> _What to do_:
Starting with the line that contains "357 32 4133", reproduce each line through the end of the entries exactly as written.

> _Records shown_:
****************************************

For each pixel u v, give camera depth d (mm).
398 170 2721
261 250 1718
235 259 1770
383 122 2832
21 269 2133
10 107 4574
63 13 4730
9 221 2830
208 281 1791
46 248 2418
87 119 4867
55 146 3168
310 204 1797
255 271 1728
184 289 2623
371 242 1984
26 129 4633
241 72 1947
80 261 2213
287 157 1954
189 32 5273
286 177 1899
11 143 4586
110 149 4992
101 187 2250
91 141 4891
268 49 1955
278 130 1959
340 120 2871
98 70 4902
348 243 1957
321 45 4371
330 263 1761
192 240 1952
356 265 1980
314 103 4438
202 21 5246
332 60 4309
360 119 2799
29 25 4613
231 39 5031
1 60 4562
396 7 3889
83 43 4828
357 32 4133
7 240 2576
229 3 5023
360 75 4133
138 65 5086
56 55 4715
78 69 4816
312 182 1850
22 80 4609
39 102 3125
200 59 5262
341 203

****************************************

> _Solved exercise_:
357 32 4133
7 240 2576
229 3 5023
360 75 4133
138 65 5086
56 55 4715
78 69 4816
312 182 1850
22 80 4609
39 102 3125
200 59 5262
341 203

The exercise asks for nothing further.